Because dads don't always think like moms.
Dads to be. Listen up because I'm about to drop knowledge on you that no one told me. My only hope is that you embrace this truth and hold it close. It could save your life.
Before I begin, you should know the following. Every birth is different. Some women get C-sections. Some women have natural births. Some women have children in public places. I can only tell you about my experience and what I learned. To do that, you need to know the following: my wife got an epidural, the labor was about six hours long and we were in a hospital.
1. There Will be Blood (and Poop)
I know you know where babies come from, but what you don't know is HOW they come into this world. There is pushing and yelling and poking. And before the head even makes an appearance, there is blood.
Keep this in perspective. A woman is pushing out a 4 to 8 pound human out of their body. There will be tearing and blood will be everywhere. EVERY. WHERE. Also, since an epidural numbs a woman's body to some of the pain (yes, the operative word here is some), it's also possible for her to push other things out in the meantime.
Pro Tip: If she asks you if she pooped lie, and say no. You also have to look so she believes that you are actually checking. Just say everything is fine.
2. Don't Cross the Birth Barrier and Look "Down There"
Picture this. The woman you love is on her back and breathing hard because she just pushed your massive child out of her body. She tells you to run over to the baby to take pictures of their first moment in the world.
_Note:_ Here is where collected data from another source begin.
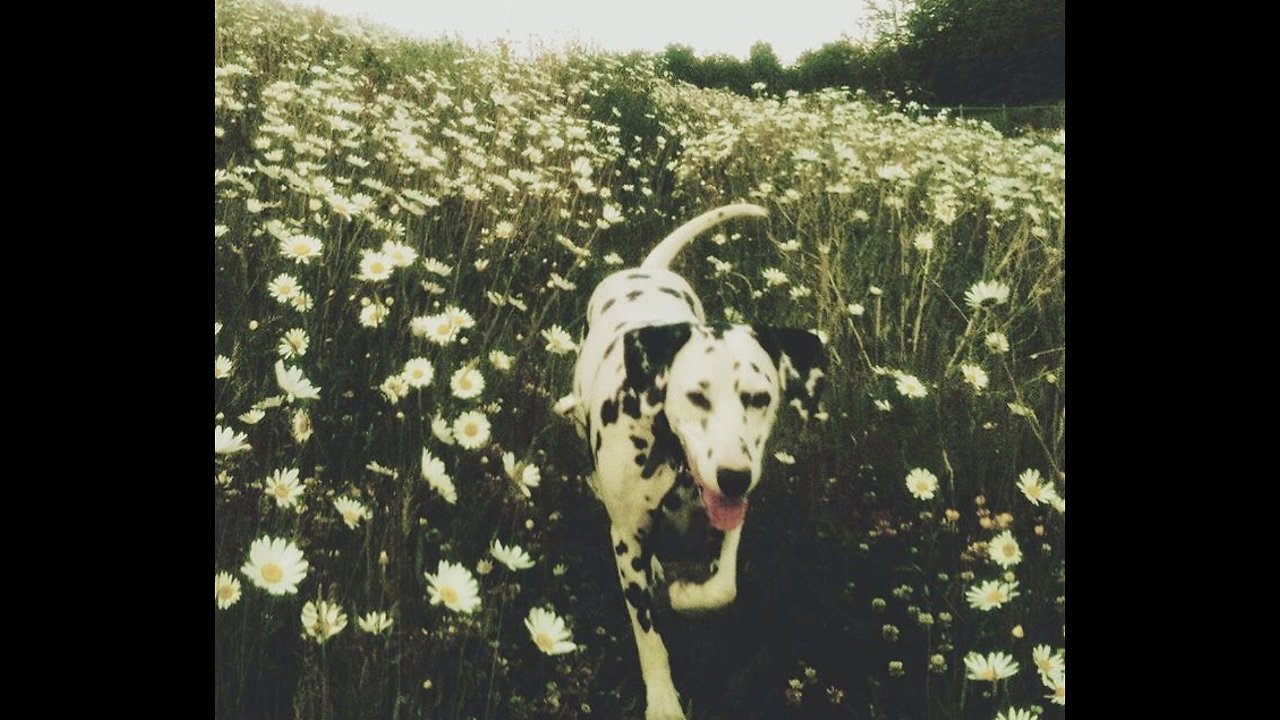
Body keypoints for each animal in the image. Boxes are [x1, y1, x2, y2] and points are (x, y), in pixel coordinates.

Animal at [560, 203, 829, 717]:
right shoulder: (626, 537)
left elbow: (723, 587)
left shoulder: (731, 518)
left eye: (758, 398)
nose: (733, 477)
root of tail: (648, 270)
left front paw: (688, 594)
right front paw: (664, 700)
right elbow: (648, 634)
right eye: (696, 397)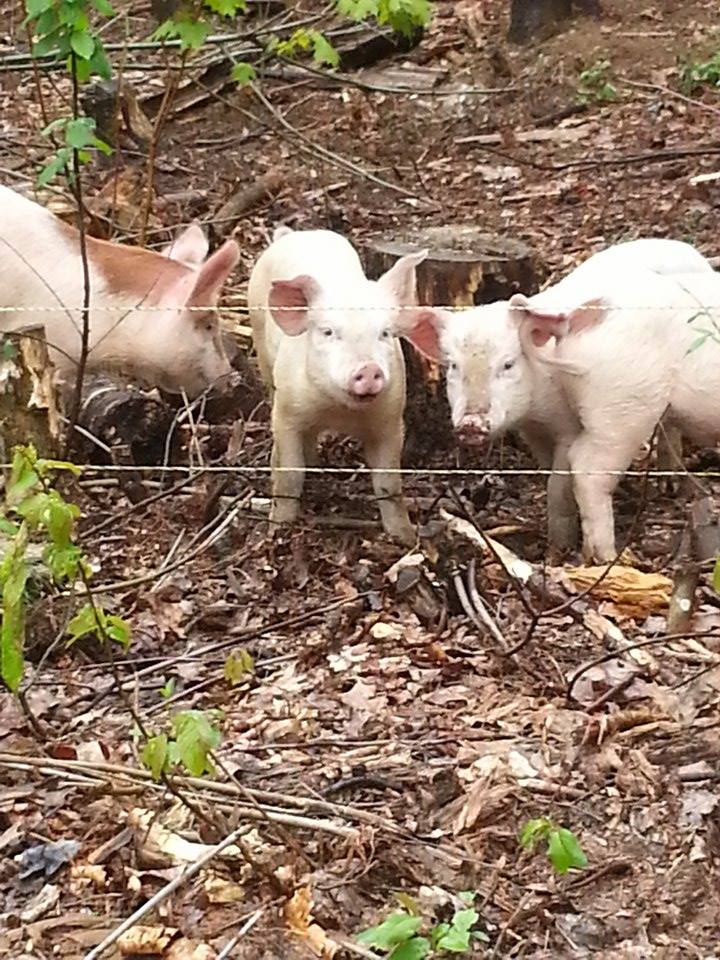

In order to do this, you have to walk around the bed and in front of her.
Do not, under any circumstances, look into the actual birth area. Just don't. And I realize that by saying this I'm only heightening your curiosity, making you to want to look even more. Fine, go ahead. Be aware that it will be a war zone and you may not recover from the image you see.
"But is it really that bad?"
Yes friend. It is.
"C'mon man. really?"
You want to know what it's like? Remember that time you felt really constipated and you ended up on the toilet for like an hour? Multiple that by a million with a side of getting kicked in the junk. And now you're bleeding everywhere and someone is hunched over stitching you up. That's what it's like.
3. Take video. No, not of the birth.
You may be wondering why I'm advising against a birth video. Those memories are better played back in your mind, mainly because your brain is smart enough to sanitize it for you. You don't need video footage of that moment. You have to be present, looking into your wife's eyes and be close enough so she can punch you in the face when she needs to. And she will.
No, I'm talking about a video of your baby's first cry, of how your wife sounds when she first holds her child and of how you look when you touch your first born's toes. While I have these moments as images, I kind of wish I had a video of them too.
Your go-to will be to take a million pictures, but try to take some video too.